Needless to say I want to present on a topic that is not only current and interesting but that will stimulate and cause an active discussion for all disciplines, not just PTs. Last summer I was at hospital and presented on the new Readmission policies in the hospital setting as well as the effect of Obamacare which went over very well and stimulated a lot of discussion. I'm trying to think of a topic that will stimulate just as much discussion in the acute rehab setting and struggling so any type of help will do.

And just in case anyone is wondering the population we see is typically geriatric with multiple comorbidities, typically of the cardiac and pulmonary nature. However we do see some younger patients and diagnoses such as transtibial and transfemoral amputations, strokes, TKR and THR, broken hips, other broken extremities requiring external fixators or ORIFs, general pain, etc.
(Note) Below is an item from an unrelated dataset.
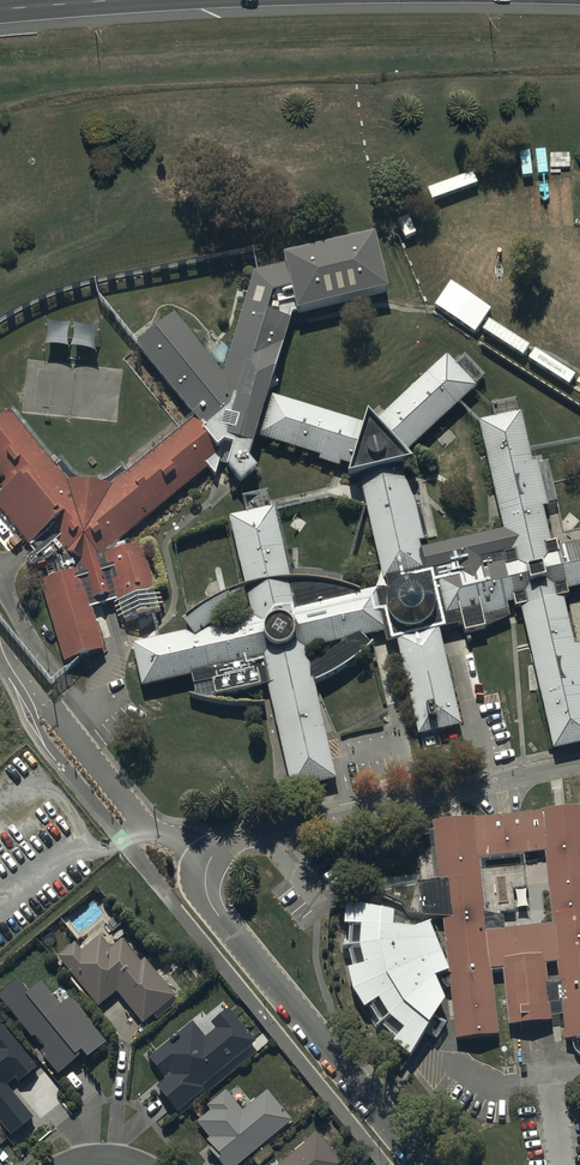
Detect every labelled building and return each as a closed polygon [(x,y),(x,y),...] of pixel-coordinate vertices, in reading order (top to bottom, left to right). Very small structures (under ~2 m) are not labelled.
[(173,312),(136,342),(195,414),(112,484),(66,479),(10,409),(0,417),(0,471),(6,479),(0,485),(4,489),(0,493),(0,507),(29,542),(31,540),(38,548),(27,557),(26,559),(27,562),(29,564),(31,565),(55,559),(59,574),(42,580),(65,660),(78,656),(84,654),(103,648),(90,605),(117,597),(153,586),(141,543),(120,548),(118,539),(207,466),(215,476),(219,462),(223,463),(226,464),(240,481),(256,469),(248,459),(290,319),(292,313),(298,311),(298,313),(387,293),(374,238),(284,258),(285,263),(257,270),(253,270),(223,373),(173,312)] [(359,473),(398,464),(411,461),(403,453),(475,385),(446,354),(374,421),(364,410),(361,421),(271,394),(258,435),(351,464),(348,475),(359,473)] [(479,420),(503,529),(419,547),(418,539),(423,538),(414,502),(398,464),(359,473),(382,578),(386,577),(388,588),(378,590),(378,587),(359,592),(358,589),(344,584),(326,580),(307,578),(289,577),(273,505),(229,515),(246,584),(230,590),(216,596),(201,605),(181,618),(191,630),(161,636),(133,643),(137,664),(142,685),(191,673),(194,682),(212,678),(216,697),(268,685),(292,788),(312,783),(332,778),(316,702),(312,685),(328,678),(340,671),(350,664),(361,656),(372,644),(370,633),(377,632),(384,630),(386,641),(399,638),(420,732),(441,727),(457,723),(435,631),(463,625),(465,633),(485,628),(482,616),(508,610),(506,602),(509,602),(514,601),(515,608),(521,607),(553,748),(579,742),(579,648),(579,645),(573,646),(562,598),(568,597),(567,589),(579,586),(579,542),(556,547),(555,541),(550,542),(540,505),(546,503),(537,460),(531,461),(528,450),(520,411),(479,420)] [(9,539),(14,546),(21,540),(16,534),(9,539)] [(160,611),(153,586),(117,597),(125,622),(155,613),(160,611)] [(504,972),(509,1024),(550,1020),(549,1004),(562,1003),(566,1039),(579,1037),(579,808),(434,823),(440,880),(417,883),(421,915),(443,917),(457,1038),(497,1034),(490,973),(504,972)] [(433,976),(447,970),(428,923),(414,929),(391,927),(392,912),(347,903),(345,923),(361,924),(360,945),(365,965),(349,969),(353,989),(364,1007),(378,998),(389,1015),(405,1029),(394,1042),(410,1055),(443,999),(433,976)] [(73,944),(55,958),(96,1008),(114,993),(140,1025),(174,998),(142,959),(139,962),(120,939),(108,949),(97,935),(78,950),(73,944)] [(60,1074),(82,1056),(78,1052),(82,1049),(87,1056),(104,1042),(70,1000),(61,1008),(42,984),(28,996),(18,983),(0,997),(0,999),(33,1039),(35,1037),(45,1049),(42,1052),(60,1074)] [(257,1046),(229,1013),(211,1026),(217,1033),(208,1040),(195,1024),(182,1035),(187,1041),(172,1053),(168,1048),(149,1063),(165,1084),(157,1091),(176,1116),(205,1093),(203,1091),(257,1046)] [(11,1136),(34,1118),(7,1085),(15,1078),(19,1083),(38,1068),(3,1025),(0,1027),(0,1122),(11,1136)] [(208,1153),(218,1164),(242,1164),(292,1124),(266,1093),(241,1113),(226,1094),(207,1109),(210,1114),(196,1126),(209,1142),(205,1145),(210,1151),(208,1153)] [(318,1136),(283,1164),(341,1164),(318,1136)]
Any help/advice is greatly appreciated!

I did my acute care in-service topic on critical illness polyneuromyopathy and its implications for the acute care physical therapist. Epidemiology, recognizing it, S&S, different diagnostic criteria/tools, what you gonna do about it, etc.
 
A few ideas that come to mind:
- Overview of EKG's; big picture concepts of how to interpret them and red flags to look for
- Early mobility research (depending on how progressive your facility is)
- Possible quick and dirty outcome measures that could be used in acute care (especially since G codes are up and running this month...I know it's not for acute care now, but at my hospital we have several outpatient "observation" patients on our caseload)
- Tagging onto that, an inservice on Medicare G codes if your acute care hospital hasn't covered them yet
- An overview of any interesting diagnoses or unfamiliar procedures that you've encountered on your experience. I did one on spinal cord stimulators during my first acute affiliation after we had a random patient who had one implanted.